ABSTRACT

Throughout the period of serfdom – from the late sixteenth century until 1861 – the Russian Empire was an overwhelmingly rural society. 80–90 per cent of its population were peasants, most of whom supported themselves largely, but not solely, by farming the land. Very roughly, half the peasantry were the serfs of the nobility. Nobles, however, made up less than 1 per cent of the empire’s population. Under serfdom, peasants were bound to the landed estates of nobles and, in practice, also to the nobles themselves. They were banned from leaving the estates without the owners’ permission. In addition, serfs were required to serve or pay obligations for or to their estate owners, usually in labour (barshchina) and/or dues (obrok) in cash and kind. In return, serfs received the use of allotments of land. Noble estate owners had considerable administrative and judicial authority over their serfs, and could buy and sell them with or without the land they lived on (Blum, 1961).

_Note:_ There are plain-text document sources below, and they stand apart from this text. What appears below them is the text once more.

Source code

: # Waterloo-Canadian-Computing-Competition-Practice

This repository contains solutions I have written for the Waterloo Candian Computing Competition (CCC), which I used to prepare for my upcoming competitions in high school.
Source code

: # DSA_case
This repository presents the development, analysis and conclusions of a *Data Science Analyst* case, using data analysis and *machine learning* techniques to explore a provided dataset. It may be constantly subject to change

From an economic point of view, the main feature of serfdom was that it enabled nobles to extract more income from their estates – in the form of their serfs’ obligations – than they would have been able to do if a free peasantry had had the rights to rent land or sell their labour at the best rates they could get in an open market. In an economic sense, therefore, serfdom enabled nobles to get as big a share as they could of the product of peasant labour (Smith, 1968: 3).